You can also choose a 128GB SSD or, if you need as much storage as possible, a 500GB hard drive. To get the discrete graphics option, an nVidia 9500m with 256MB of memory, you must pay an extra £60, but more advanced configurations add many of these features and this being Dell can often be had at a significant discount. Whichever way you look at it, the Studio XPS offers far superior value to a MacBook.
This much we expect and we also expect a greater variety of connectivity, something the Studio XPS 13 duly delivers. You're positively spoilt for video connections, with VGA, HDMI and DisplayPort on hand. There's also a 54mm ExpressCard slot, one regular USB port, one USB and eSATA dual-format port and a four-pin FireWire port. Yeah, that's a FireWire port! Whatever did happen to that on the MacBook, eh?
In addition to these you get a trio of audio ports, two headphone sockets and a microphone jack, as well as an IR port for a remote. Annoyingly, though, Dell doesn't include an ExpressCard remote in the box as it did on the M1330, while the included slip case is an attractive but flimsy cloth affair compared to the thick, woven and padded one offered with the older model.
Still, in the greater scheme of things, these are small complaints and the Studio XPS 13 contains all the little touches that Dell has made prevalent throughout its notebook range. This means, above the keyboard, a nice selection of touch sensitive shortcut buttons comprising playback and volume controls, an eject button for the slot-loading DVD drive and a wireless radio switch. Dell has even managed to decrease the size of the 65W power supply significantly, creating a slim and easily portable unit, while the power indicator light has been moved to the plug so it's easy to see if the mains are turned on - a nice touch.

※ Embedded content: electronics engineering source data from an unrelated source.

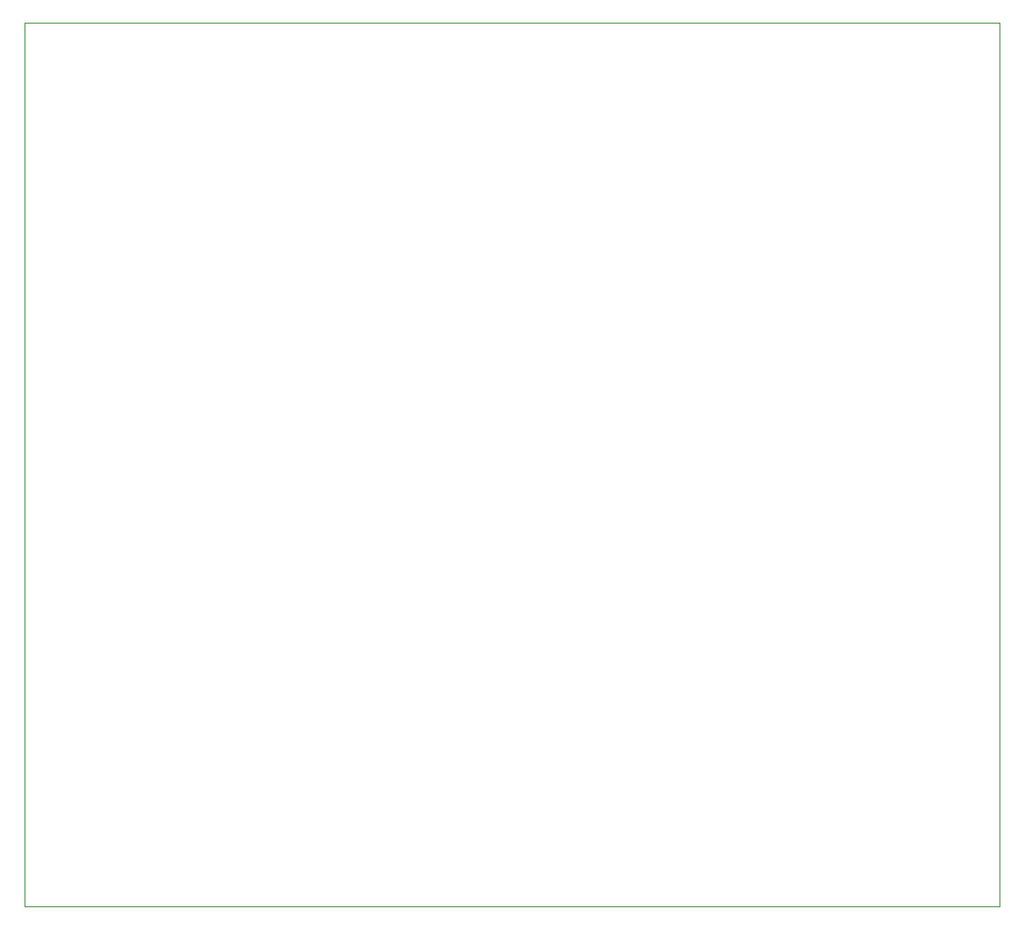
<source format=gbr>
%TF.GenerationSoftware,KiCad,Pcbnew,8.0.3*%
%TF.CreationDate,2024-07-02T16:04:09+02:00*%
%TF.ProjectId,sis5351a GPS controlled time base,73697335-3335-4316-9120-47505320636f,rev?*%
%TF.SameCoordinates,Original*%
%TF.FileFunction,Profile,NP*%
%FSLAX46Y46*%
G04 Gerber Fmt 4.6, Leading zero omitted, Abs format (unit mm)*
G04 Created by KiCad (PCBNEW 8.0.3) date 2024-07-02 16:04:09*
%MOMM*%
%LPD*%
G01*
G04 APERTURE LIST*
%TA.AperFunction,Profile*%
%ADD10C,0.100000*%
%TD*%
G04 APERTURE END LIST*
D10*
X124601600Y-55117000D02*
X215485400Y-55117000D01*
X215485400Y-137570400D01*
X124601600Y-137570400D01*
X124601600Y-55117000D01*
M02*

</source>
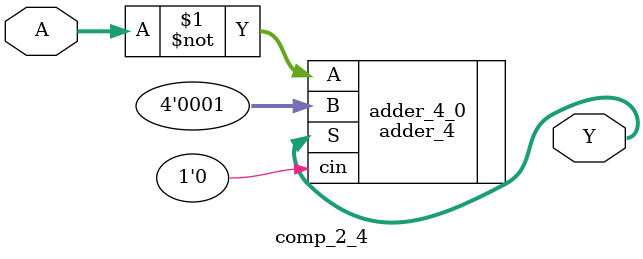
<source format=v>
`timescale 1ns / 1ps


module comp_2_4(
    input [3:0] A,
    output [3:0] Y
    );
    
    adder_4 adder_4_0 (.A(~A),.B({4'b0001}),.S(Y),.cin(1'b0));
    
endmodule

</source>
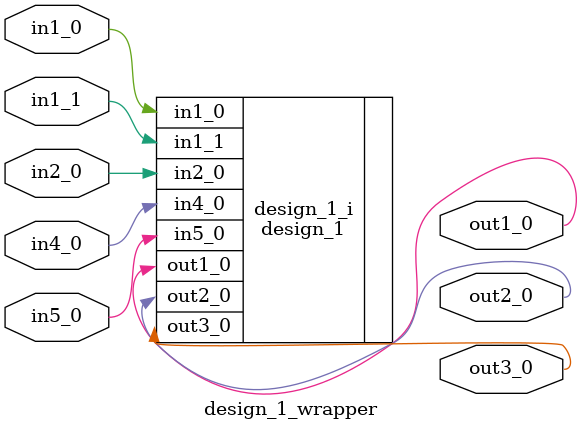
<source format=v>
`timescale 1 ps / 1 ps

module design_1_wrapper
   (in1_0,
    in1_1,
    in2_0,
    in4_0,
    in5_0,
    out1_0,
    out2_0,
    out3_0);
  input in1_0;
  input in1_1;
  input in2_0;
  input in4_0;
  input in5_0;
  output out1_0;
  output out2_0;
  output out3_0;

  wire in1_0;
  wire in1_1;
  wire in2_0;
  wire in4_0;
  wire in5_0;
  wire out1_0;
  wire out2_0;
  wire out3_0;

  design_1 design_1_i
       (.in1_0(in1_0),
        .in1_1(in1_1),
        .in2_0(in2_0),
        .in4_0(in4_0),
        .in5_0(in5_0),
        .out1_0(out1_0),
        .out2_0(out2_0),
        .out3_0(out3_0));
endmodule

</source>
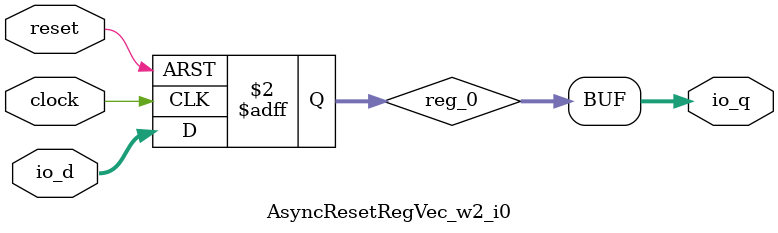
<source format=sv>
`ifndef RANDOMIZE
  `ifdef RANDOMIZE_REG_INIT
    `define RANDOMIZE
  `endif // RANDOMIZE_REG_INIT
`endif // not def RANDOMIZE
`ifndef RANDOMIZE
  `ifdef RANDOMIZE_MEM_INIT
    `define RANDOMIZE
  `endif // RANDOMIZE_MEM_INIT
`endif // not def RANDOMIZE

`ifndef RANDOM
  `define RANDOM $random
`endif // not def RANDOM

// Users can define 'ASSERT_VERBOSE_COND' to add an extra gate to assert error printing.
`ifndef ASSERT_VERBOSE_COND_
  `ifdef ASSERT_VERBOSE_COND
    `define ASSERT_VERBOSE_COND_ (`ASSERT_VERBOSE_COND)
  `else  // ASSERT_VERBOSE_COND
    `define ASSERT_VERBOSE_COND_ 1
  `endif // ASSERT_VERBOSE_COND
`endif // not def ASSERT_VERBOSE_COND_

// Users can define 'STOP_COND' to add an extra gate to stop conditions.
`ifndef STOP_COND_
  `ifdef STOP_COND
    `define STOP_COND_ (`STOP_COND)
  `else  // STOP_COND
    `define STOP_COND_ 1
  `endif // STOP_COND
`endif // not def STOP_COND_

// Users can define INIT_RANDOM as general code that gets injected into the
// initializer block for modules with registers.
`ifndef INIT_RANDOM
  `define INIT_RANDOM
`endif // not def INIT_RANDOM

// If using random initialization, you can also define RANDOMIZE_DELAY to
// customize the delay used, otherwise 0.002 is used.
`ifndef RANDOMIZE_DELAY
  `define RANDOMIZE_DELAY 0.002
`endif // not def RANDOMIZE_DELAY

// Define INIT_RANDOM_PROLOG_ for use in our modules below.
`ifndef INIT_RANDOM_PROLOG_
  `ifdef RANDOMIZE
    `ifdef VERILATOR
      `define INIT_RANDOM_PROLOG_ `INIT_RANDOM
    `else  // VERILATOR
      `define INIT_RANDOM_PROLOG_ `INIT_RANDOM #`RANDOMIZE_DELAY begin end
    `endif // VERILATOR
  `else  // RANDOMIZE
    `define INIT_RANDOM_PROLOG_
  `endif // RANDOMIZE
`endif // not def INIT_RANDOM_PROLOG_

module AsyncResetRegVec_w2_i0(
  input        clock,
               reset,
  input  [1:0] io_d,	// src/main/scala/util/AsyncResetReg.scala:59:14
  output [1:0] io_q	// src/main/scala/util/AsyncResetReg.scala:59:14
);

  reg [1:0] reg_0;	// src/main/scala/util/AsyncResetReg.scala:61:50
  always @(posedge clock or posedge reset) begin
    if (reset)
      reg_0 <= 2'h0;	// src/main/scala/util/AsyncResetReg.scala:61:50
    else
      reg_0 <= io_d;	// src/main/scala/util/AsyncResetReg.scala:61:50
  end // always @(posedge, posedge)
  `ifndef SYNTHESIS
    `ifdef FIRRTL_BEFORE_INITIAL
      `FIRRTL_BEFORE_INITIAL
    `endif // FIRRTL_BEFORE_INITIAL
    initial begin
      automatic logic [31:0] _RANDOM[0:0];
      `ifdef INIT_RANDOM_PROLOG_
        `INIT_RANDOM_PROLOG_
      `endif // INIT_RANDOM_PROLOG_
      `ifdef RANDOMIZE_REG_INIT
        _RANDOM[/*Zero width*/ 1'b0] = `RANDOM;
        reg_0 = _RANDOM[/*Zero width*/ 1'b0][1:0];	// src/main/scala/util/AsyncResetReg.scala:61:50
      `endif // RANDOMIZE_REG_INIT
      if (reset)
        reg_0 = 2'h0;	// src/main/scala/util/AsyncResetReg.scala:61:50
    end // initial
    `ifdef FIRRTL_AFTER_INITIAL
      `FIRRTL_AFTER_INITIAL
    `endif // FIRRTL_AFTER_INITIAL
  `endif // not def SYNTHESIS
  assign io_q = reg_0;	// src/main/scala/util/AsyncResetReg.scala:61:50
endmodule


</source>
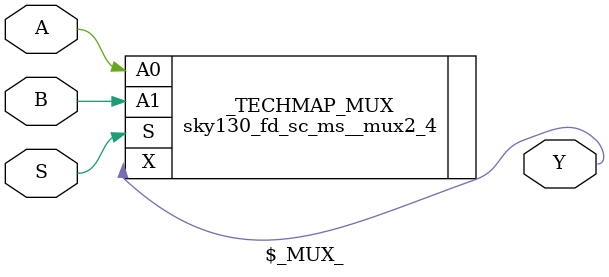
<source format=v>
module \$_MUX_ (
    output Y,
    input A,
    input B,
    input S
    );
  sky130_fd_sc_ms__mux2_4 _TECHMAP_MUX (
      .X(Y),
      .A0(A),
      .A1(B),
      .S(S)
  );
endmodule
</source>
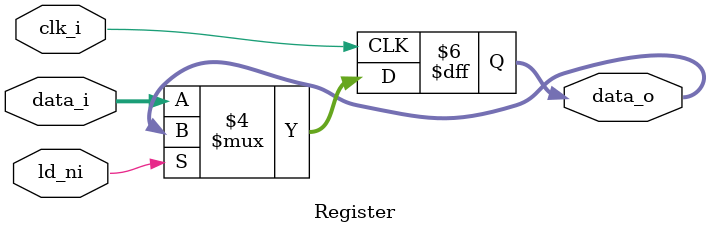
<source format=sv>
`default_nettype none

`ifdef SIMULATE
`timescale 1ns/1ps
`endif


module Register
#(
    parameter DATA_WIDTH = 32)
(
    input  wire logic clk_i,                   // Processor domain clock
    input  wire logic ld_ni,                   // Active Low
    input  wire logic [DATA_WIDTH-1:0] data_i, // Input
    output wire logic [DATA_WIDTH-1:0] data_o  // Output
);

// The register acts only the negative edge of the clock
always_ff @(posedge clk_i) begin
    if (~ld_ni) begin
        `ifdef SIMULATE
            $display("%d Register Load: (%b) %h", $stime, data_i, data_i);
        `endif
        data_o <= data_i;
    end
    else 
        data_o <= data_o;
end

endmodule

</source>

Further nice touches include the lighting. Both hinges feature funky circular lighting, while the status indicators on the front edge, backlit in white like everything else, are very clear and easily visible. As is, of course, the backlit keyboard, which can be set to two different brightness levels as well as being turned off completely. As noted earlier it's good that it comes as standard, but because the keyboard isn't a genuine isolated style one - keys are flat but are not moulded individually into the chassis - there is a predictable amount of light bleed when viewed from anything other than directly above. This can be quite annoying and given the choice we'd sooner had seen an isolated keyboard used to eliminate this issue.